If any of you out there are struggling, I strongly suggest looking this up and listening. Everything will be ok, you can do it, you are strong enough, you are smart enough, you matter, you are important.
All this week I’ve been in a work paid training to assist my clients in moving beyond their trauma. The intervention is DBT PE-Dialectical Behavior Therapy- Prolonged Exposure.
The last two days we discussed (8:30-430) rationale for treatment, statistics showing drastic improvement or elimination of PTSD symptoms and structure of the intervention.
Today and tomorrow we watched videos of actual sessions (signed release of clients in video to use for training-no names) to help us understand how to administer the treatment.
One thing about watching the videos of sessions is that we as participants are privy to the terrible trauma a few people have experienced to be able to help many people move out of the terrible trap that is PTSD. I am happy to do this to help others; interestingly enough while understanding information yesterday, I realized -holy shit- I have trauma I haven’t taken care of. It would be good if I did this intervention/therapy myself and can also share with my clients the benefit of this work.
I got a referral from my boss to see someone trained in this PE and hopefully I can begin soon.
Yesterday after sharing my thoughts with my husband I slept well. I have some relief already I think.
I’ll share more of my journey as time goes on in the hopes that others can find peace as I do.
A rainy Saturday. Riding my bike six miles in new bike shorts my son/daughter in law gave me. And because I can… I’m snuggled in a blanket watching Thor:The Dark World. It’s a self care Saturday.
I’ve had a weird experience lately, I’ll cal it the shopping blues.
I went to Marshall’s, JCPenney, Target, and Old Navy and only found one blouse that I really liked. I got the one at OldNavy but sheesh am I depressed?? Really only find one thing to buy?
Granted I didn’t hit H&M or Ann Taylor but not a ton of time as I had an eye appointment yesterday after I got off work. Maybe I wasn’t really putting my whole effort into the experience?

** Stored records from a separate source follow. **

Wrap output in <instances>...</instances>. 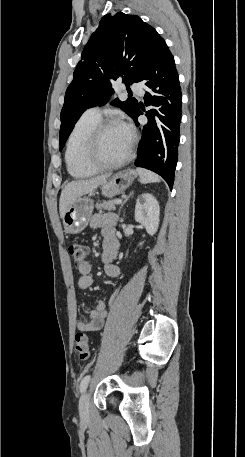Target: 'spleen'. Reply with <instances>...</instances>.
Wrapping results in <instances>:
<instances>
[{"label":"spleen","instance_id":"obj_1","mask_svg":"<svg viewBox=\"0 0 245 457\" xmlns=\"http://www.w3.org/2000/svg\"><path fill=\"white\" fill-rule=\"evenodd\" d=\"M137 174H139L140 182L146 184V182H160V176L151 172V170H146V168H137Z\"/></svg>","mask_w":245,"mask_h":457}]
</instances>
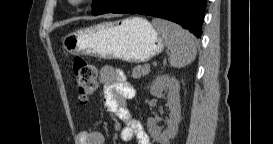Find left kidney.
I'll list each match as a JSON object with an SVG mask.
<instances>
[{"label":"left kidney","mask_w":273,"mask_h":144,"mask_svg":"<svg viewBox=\"0 0 273 144\" xmlns=\"http://www.w3.org/2000/svg\"><path fill=\"white\" fill-rule=\"evenodd\" d=\"M163 91L167 93V104L170 110L167 128L161 131L154 118H148L147 127L155 141L160 144H168L169 140L176 136L178 124L181 120L179 81L168 74L157 76L150 87V93L153 96L162 97Z\"/></svg>","instance_id":"1"}]
</instances>
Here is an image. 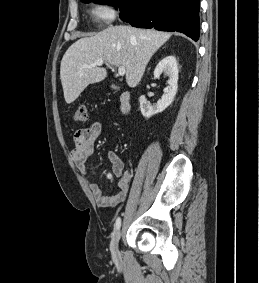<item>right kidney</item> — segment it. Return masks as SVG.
Here are the masks:
<instances>
[{
  "label": "right kidney",
  "instance_id": "1",
  "mask_svg": "<svg viewBox=\"0 0 259 283\" xmlns=\"http://www.w3.org/2000/svg\"><path fill=\"white\" fill-rule=\"evenodd\" d=\"M162 73L169 77L168 86L164 89L162 98L154 106L147 103L144 95L139 98L140 111L146 118H150L151 116L164 111L171 105L177 93L178 64L174 56H167L158 63L154 70V77L159 78Z\"/></svg>",
  "mask_w": 259,
  "mask_h": 283
}]
</instances>
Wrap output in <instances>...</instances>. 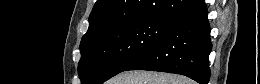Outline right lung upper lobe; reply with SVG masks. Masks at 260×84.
Instances as JSON below:
<instances>
[{
	"label": "right lung upper lobe",
	"instance_id": "1",
	"mask_svg": "<svg viewBox=\"0 0 260 84\" xmlns=\"http://www.w3.org/2000/svg\"><path fill=\"white\" fill-rule=\"evenodd\" d=\"M204 0H97L89 16V28L81 45L107 31L142 19L171 22L198 8Z\"/></svg>",
	"mask_w": 260,
	"mask_h": 84
}]
</instances>
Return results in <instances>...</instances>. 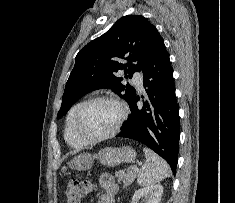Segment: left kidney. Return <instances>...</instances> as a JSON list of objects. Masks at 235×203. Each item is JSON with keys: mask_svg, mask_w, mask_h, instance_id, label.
I'll return each instance as SVG.
<instances>
[{"mask_svg": "<svg viewBox=\"0 0 235 203\" xmlns=\"http://www.w3.org/2000/svg\"><path fill=\"white\" fill-rule=\"evenodd\" d=\"M163 194V186L160 184L151 185L145 188H141L135 191L132 202L137 203L140 199L144 203H160Z\"/></svg>", "mask_w": 235, "mask_h": 203, "instance_id": "5707ae66", "label": "left kidney"}]
</instances>
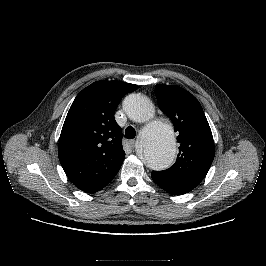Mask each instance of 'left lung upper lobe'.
<instances>
[{
  "label": "left lung upper lobe",
  "instance_id": "5c2ea615",
  "mask_svg": "<svg viewBox=\"0 0 266 266\" xmlns=\"http://www.w3.org/2000/svg\"><path fill=\"white\" fill-rule=\"evenodd\" d=\"M155 92L180 143L175 164L155 172L176 184L194 189L206 176L215 155L213 136L204 111L198 100L179 86L157 84Z\"/></svg>",
  "mask_w": 266,
  "mask_h": 266
}]
</instances>
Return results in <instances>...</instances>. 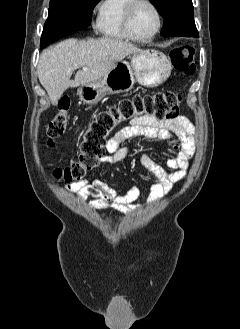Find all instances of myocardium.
Instances as JSON below:
<instances>
[{
  "instance_id": "obj_1",
  "label": "myocardium",
  "mask_w": 240,
  "mask_h": 329,
  "mask_svg": "<svg viewBox=\"0 0 240 329\" xmlns=\"http://www.w3.org/2000/svg\"><path fill=\"white\" fill-rule=\"evenodd\" d=\"M140 4H146V5L150 6L152 8V10L154 11L156 19H157V25H156L155 30L149 36H146V37H140V36L135 35L131 28V18H132L134 9L136 6H138ZM162 24H163L162 13H161L160 9L158 8V6L152 0H131V2L126 7V10L124 13V18H123V28H124L126 35L134 41L147 42V41L154 39L157 36V34L160 32V30L162 28Z\"/></svg>"
}]
</instances>
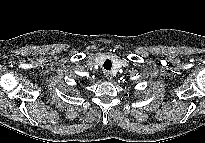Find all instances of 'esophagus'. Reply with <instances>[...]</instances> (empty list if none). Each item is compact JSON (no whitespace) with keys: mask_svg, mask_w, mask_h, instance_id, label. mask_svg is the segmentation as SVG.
Listing matches in <instances>:
<instances>
[{"mask_svg":"<svg viewBox=\"0 0 205 143\" xmlns=\"http://www.w3.org/2000/svg\"><path fill=\"white\" fill-rule=\"evenodd\" d=\"M106 78H107V80L112 81L113 77H112L110 72L106 73Z\"/></svg>","mask_w":205,"mask_h":143,"instance_id":"esophagus-1","label":"esophagus"}]
</instances>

Sometimes that happens to me and I think maybe I’m overwhelmed with work and need to watch some movies, go for a walk, get my toe nails done, play with grandkids, chat with friends, more movies, sleep in, garden, (maybe do my laundry and clean- not necessarily) -that’s my plan of self care and I think I’ll be back online shopping in no time 😜
I thought I would give an update to my week- it’s been a full week!
My employer is paying for me to travel to (city- undetailed as it would give info about my client) and visit my client’s memorial service which is really nice that they are willing to take care of this for me.
I have a couple of worries I will share:
1. I am an introvert and the only person I know is (dead)- I’m trying to be respectful but I don’t know another way to phrase it (at the same time I think my client would see this as a humorous situation)
2. I’ve never visited (certain city) other than the airport – and will be driving myself around- I hope I don’t get lost
3. I have to get up at 2 am for my flight- I might be tired – I will for sure need food (where can I find gluten free food in (city?) to help address fatigue
So I’ve googled all the places I need to drive and looked at the maps of all the locations. I also noticed several shopping locations which look like fun (my return flight is later so I might have an hour or two to explore). You all know I excel at shopping!
I do love to travel and discover new locales and I think discovering a new place and shopping (#self care) might distract me from being sad or overwhelmed on this trip. I’ll let you know what happens!